AI oversight is not optional
Despite popular messages suggesting AI operates independently of human intervention, the research shows that AI leaders recognise that oversight is not optional for these technologies. Nearly three-quarters (74 per cent) of AI leaders reported careful oversight with at least weekly review or evaluation of outcomes (less successful AI adopters: 33 per cent). Additionally, 43 per cent of AI leaders shared that their organisation has a process for augmenting or overriding results deemed questionable during review (less successful AI adopters: 28 per cent). The behaviour of UK companies is consistent with the global trends in these areas.
Still, the report states that oversight processes have a long way to go before they catch up with advances in AI technology.
“The ability to understand how AI makes decisions builds trust and enables effective human oversight,” said Yinyin Liu, head of data science for Intel AI Products Group. “For developers and customers deploying AI, algorithm transparency and accountability, as well as having AI systems signal that they are not human, will go a long way toward developing the trust needed for widespread adoption.”
It stands to reason that companies are taking steps toward ethical AI and ensuring AI oversight because they know that faulty AI output can cause repercussions. Of the organisations that have either already deployed AI or are planning to do so, 60 per cent stated that they are concerned about the impact of AI-driven decisions on customer engagement – for example, that their actions will not show enough empathy or customers will trust them less.
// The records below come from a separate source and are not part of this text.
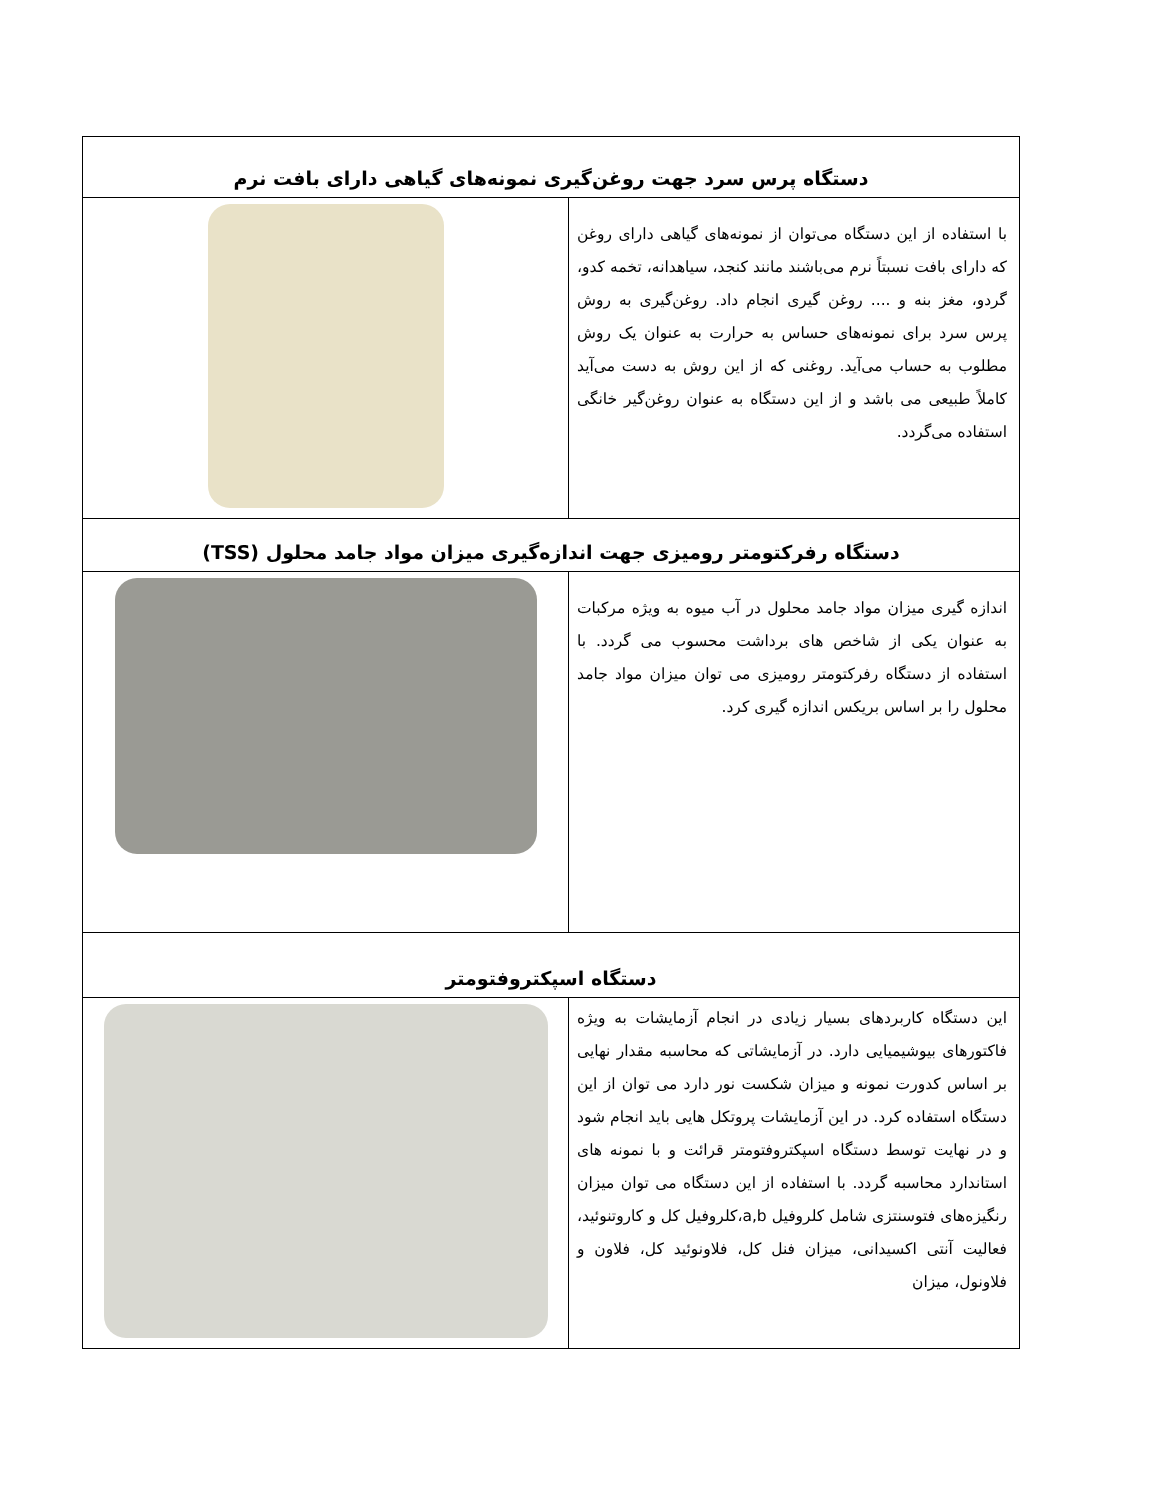| دستگاه پرس سرد جهت روغن‌گیری نمونه‌های گیاهی دارای بافت نرم | |
| با استفاده از این دستگاه می‌توان از نمونه‌های گیاهی دارای روغن که دارای بافت نسبتاً نرم می‌باشند مانند کنجد، سیاهدانه، تخمه کدو، گردو، مغز بنه و .... روغن گیری انجام داد. روغن‌گیری به روش پرس سرد برای نمونه‌های حساس به حرارت به عنوان یک روش مطلوب به حساب می‌آید. روغنی که از این روش به دست می‌آید کاملاً طبیعی می باشد و از این دستگاه به عنوان روغن‌گیر خانگی استفاده می‌گردد. | |
| دستگاه رفرکتومتر رومیزی جهت اندازه‌گیری میزان مواد جامد محلول (TSS) | |
| اندازه گیری میزان مواد جامد محلول در آب میوه به ویژه مرکبات به عنوان یکی از شاخص های برداشت محسوب می گردد. با استفاده از دستگاه رفرکتومتر رومیزی می توان میزان مواد جامد محلول را بر اساس بریکس اندازه گیری کرد. | |
| دستگاه اسپکتروفتومتر | |
| این دستگاه کاربردهای بسیار زیادی در انجام آزمایشات به ویژه فاکتورهای بیوشیمیایی دارد. در آزمایشاتی که محاسبه مقدار نهایی بر اساس کدورت نمونه و میزان شکست نور دارد می توان از این دستگاه استفاده کرد. در این آزمایشات پروتکل هایی باید انجام شود و در نهایت توسط دستگاه اسپکتروفتومتر قرائت و با نمونه های استاندارد محاسبه گردد. با استفاده از این دستگاه می توان میزان رنگیزه‌های فتوسنتزی شامل کلروفیل a,b،کلروفیل کل و کاروتنوئید، فعالیت آنتی اکسیدانی، میزان فنل کل، فلاونوئید کل، فلاون و فلاونول، میزان | |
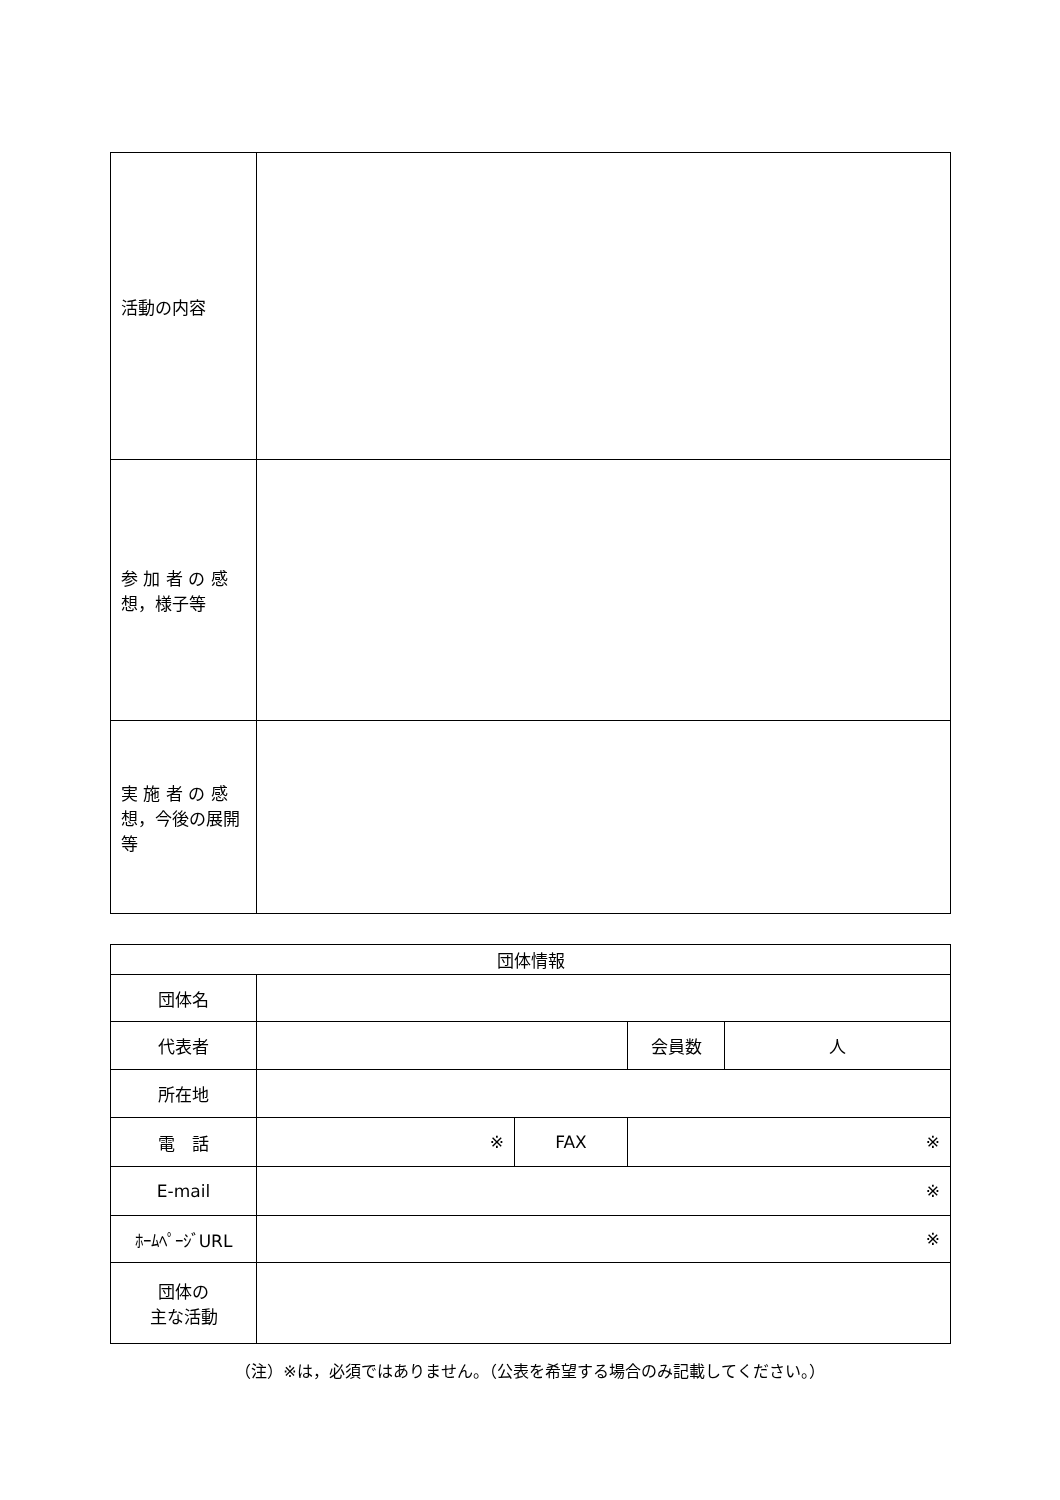| 活動の内容 | |
| 参 加 者 の 感想，様子等 | |
| 実 施 者 の 感想，今後の展開等 | |
| 団体情報 | | | | |
| 団体名 | | | | |
| 代表者 | | | 会員数 | 人 |
| 所在地 | | | | |
| 電 話 | ※ | FAX | ※ | |
| E-mail | ※ | | | |
| ﾎｰﾑﾍﾟｰｼﾞURL | ※ | | | |
| 団体の 主な活動 | | | | |
（注）※は，必須ではありません。（公表を希望する場合のみ記載してください。）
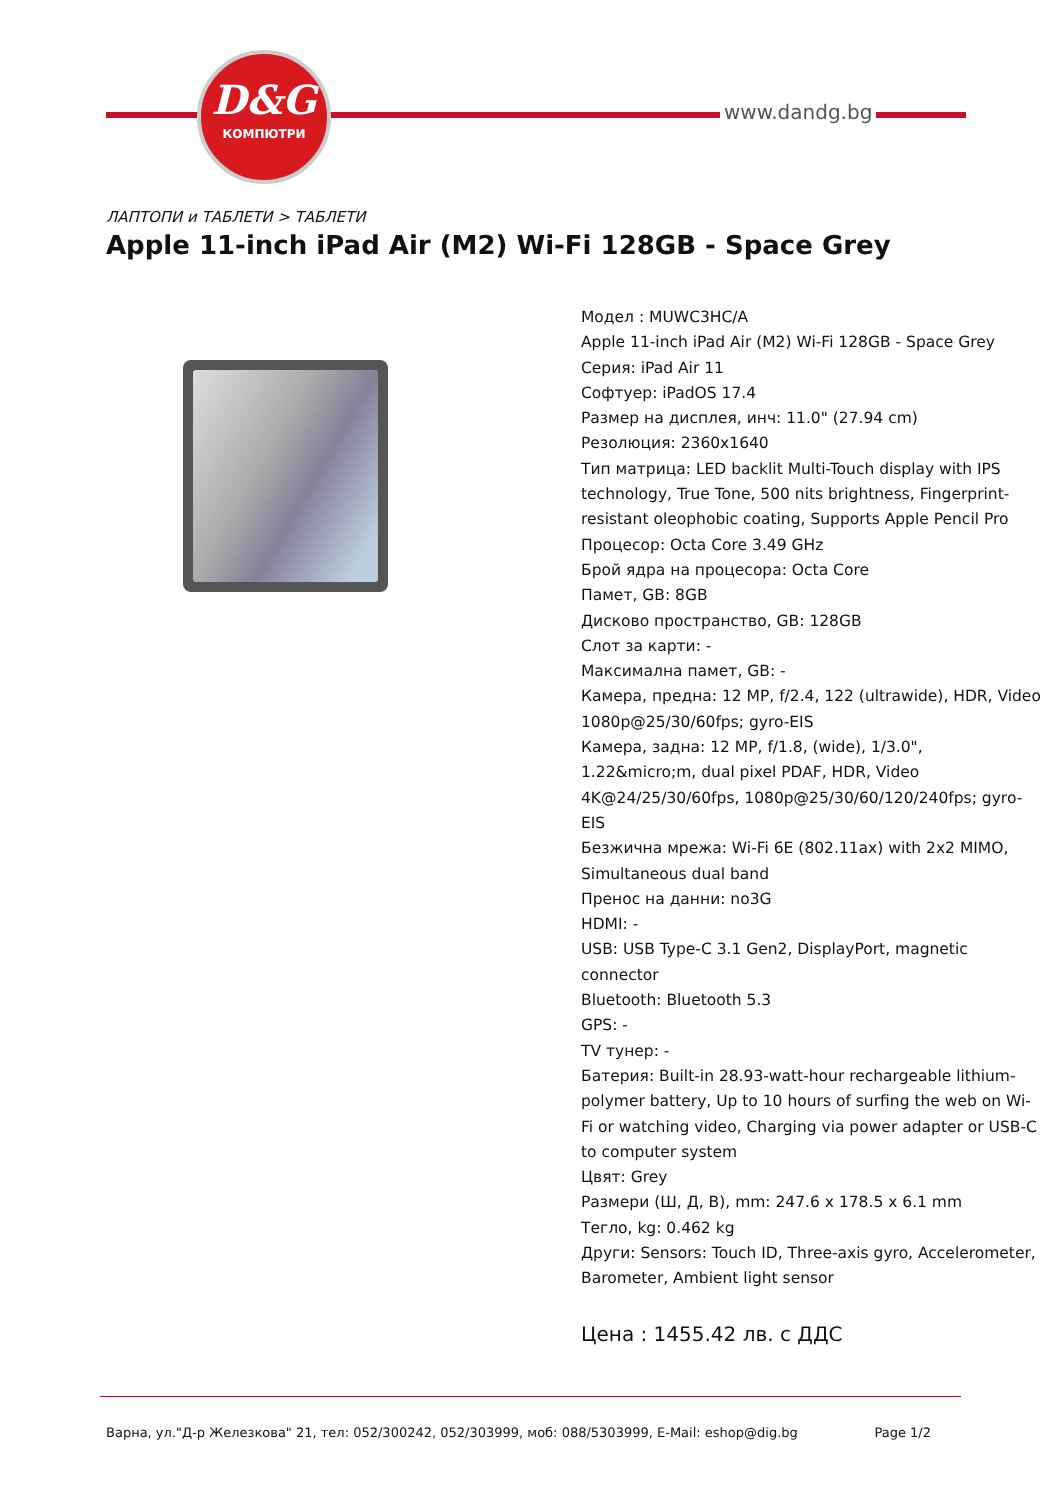D&G
КОМПЮТРИ
www.dandg.bg
ЛАПТОПИ и ТАБЛЕТИ > ТАБЛЕТИ
Apple 11-inch iPad Air (M2) Wi-Fi 128GB - Space Grey
Модел : MUWC3HC/A
Apple 11-inch iPad Air (M2) Wi-Fi 128GB - Space Grey
Серия: iPad Air 11
Софтуер: iPadOS 17.4
Размер на дисплея, инч: 11.0" (27.94 cm)
Резолюция: 2360x1640
Тип матрица: LED backlit Multi-Touch display with IPS technology, True Tone, 500 nits brightness, Fingerprint-resistant oleophobic coating, Supports Apple Pencil Pro
Процесор: Octa Core 3.49 GHz
Брой ядра на процесора: Octa Core
Памет, GB: 8GB
Дисково пространство, GB: 128GB
Слот за карти: -
Максимална памет, GB: -
Камера, предна: 12 MP, f/2.4, 122 (ultrawide), HDR, Video 1080p@25/30/60fps; gyro-EIS
Камера, задна: 12 MP, f/1.8, (wide), 1/3.0", 1.22&micro;m, dual pixel PDAF, HDR, Video 4K@24/25/30/60fps, 1080p@25/30/60/120/240fps; gyro-EIS
Безжична мрежа: Wi-Fi 6E (802.11ax) with 2x2 MIMO, Simultaneous dual band
Пренос на данни: no3G
HDMI: -
USB: USB Type-C 3.1 Gen2, DisplayPort, magnetic connector
Bluetooth: Bluetooth 5.3
GPS: -
TV тунер: -
Батерия: Built-in 28.93-watt-hour rechargeable lithium-polymer battery, Up to 10 hours of surfing the web on Wi-Fi or watching video, Charging via power adapter or USB-C to computer system
Цвят: Grey
Размери (Ш, Д, В), mm: 247.6 x 178.5 x 6.1 mm
Тегло, kg: 0.462 kg
Други: Sensors: Touch ID, Three-axis gyro, Accelerometer, Barometer, Ambient light sensor
Цена : 1455.42 лв. с ДДС
Варна, ул."Д-р Железкова" 21, тел: 052/300242, 052/303999, моб: 088/5303999, E-Mail: eshop@dig.bg Page 1/2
Other key findings from the survey include:
Overall, 72 per cent of organisations globally are now using AI in one or more business areas.
More than half (51 per cent) of AI adopters indicated their deployment of AI has been a real success – citing more accurate forecasting and decision-making, higher success at acquiring customers, and increased organisational productivity as the primary benefits.
Nearly half (46 per cent) of AI adopters overall said their organisation has fully deployed AI, either in one or multiple use cases.
Respondents outside of the C-suite were more likely to see the impact of AI positively: More than half (55 per cent) of non-C-level executives say their AI efforts have been “successful” or “very successful.” Only 38 per cent of the C-suite reported the same.
Many organisations see an advantage for their workforce by way of elevated roles. Sixty-four per cent strongly or completely agree they are already seeing the effects, as employees focus on more strategic tasks rather than operative ones, thanks to AI.
However, nearly 20 per cent identify “resistance from employees due to concerns about job security” as a challenge to their AI efforts. Plus, 57 per cent agree or strongly agree with the statement, “We are concerned about the impact of AI on employee relations (e.g., employees might feel threatened or overstrained.)”
“As with any new technology that’s quickly gaining traction, there will be challenges to overcome,” says Ross Gagnon, research director at Forbes Insights. “But the opportunities AI presents are seemingly endless, from operational efficiencies to increased productivity and revenue. The question executives should be asking themselves is not whether to deploy AI, but how quickly?”